::: Source text :::
In my above average suburban community with no deposit fees on aluminum cans, curbside recycling is a cash cow for the city. The revenue from the recyclables pays for the garbage collection resulting in a more or less zero cost to gather both. They hope to turn a profit once they start collecting commercial recycling.

I can only imagine how profitable it is in places with a can deposit.


yeah, man. fuck those snooty bike riding assholes.


I live 2 blocks away from this recycling center and visit Safeway almost everyday for either food or getting off the Muni.

It's terrible.

Just a few of my headaches:

• Smells absolutely terrible

• When walking down Castro with my girlfriend we use the other side after many overly aggressively slurs from the slew of bums that hang out by this heap.

• It draws numerous crews of drifters that recycle cans then binge on the spoils on the steps of safeway. Fights break out weekly.

• It creates a "hobo highway" in which my female friends now avoid because it is filled with bums. This looks like rape alley at night.

• Bums bring their dogs to wait in line and they shit all over the sidewalk. That was awesome to wipe off in the morning.

• The really crazy bums like to ride their carts down market street flying through red lights, which I was almost hit by last month.

It might be cool to support the ongoing of recycling centers so less fortunate people have a way to make money but try living next to the place before writing an article about how you think its so unhippie of San Francisco.


I used to live a block and a half away, and I still live 4 blocks away. I agree, it's not the most desirable thing to have in a neighborhood.

However, the amount of NIMBYism and mental gymnastics that goes on in SF is infuriating. The same citizens who support a government that spends $200m a year on homelessness are up in arms when services for the poor appear in their neighborhoods? The hypocrisy in SF is incredible.


The same citizens who support a government that spends $200m a year on homelessness are up in arms when services for the poor appear in their neighborhoods? The hypocrisy in SF is incredible.

I don't understand your amazement. It makes perfect sense for me. You want to pay money so that you don't have bums in your backyard. We do that in Europe, and works pretty well -- nowhere I've seen homelessness as rampant as in SF or Seattle.
:::
Edit the stretch of the recycling discussion from "yeah, man. fuck" through "break out weekly.", changing "recycling center" to "bottle depot".
::: Collected data :::
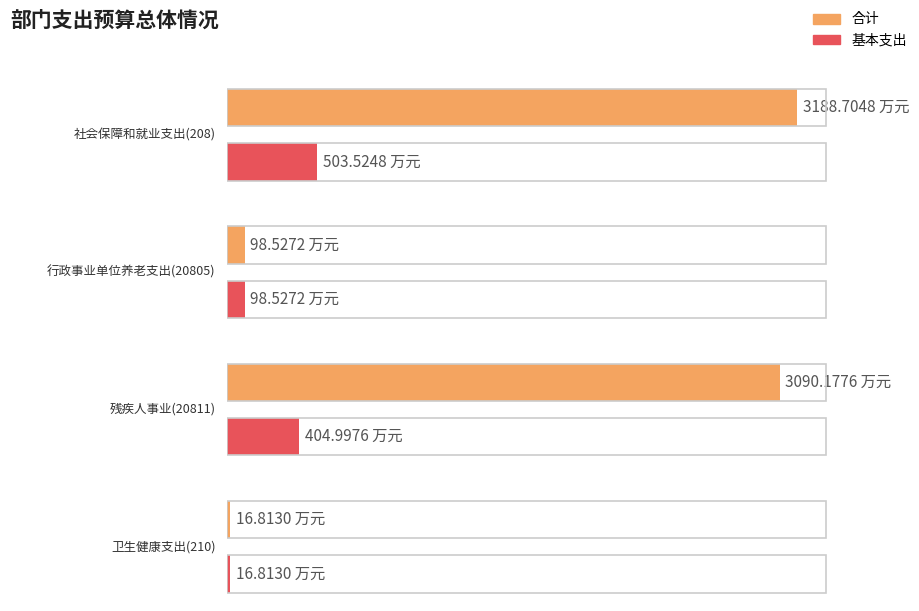

At 行政事业单位养老支出(20805), list the series in order from largest to smallest.

合计, 基本支出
:::
* Expected output *
yeah, man. fuck those snooty bike riding assholes.


I live 2 blocks away from this bottle depot and visit Safeway almost everyday for either food or getting off the Muni.

It's terrible.

Just a few of my headaches:

• Smells absolutely terrible

• When walking down Castro with my girlfriend we use the other side after many overly aggressively slurs from the slew of bums that hang out by this heap.

• It draws numerous crews of drifters that recycle cans then binge on the spoils on the steps of safeway. Fights break out weekly.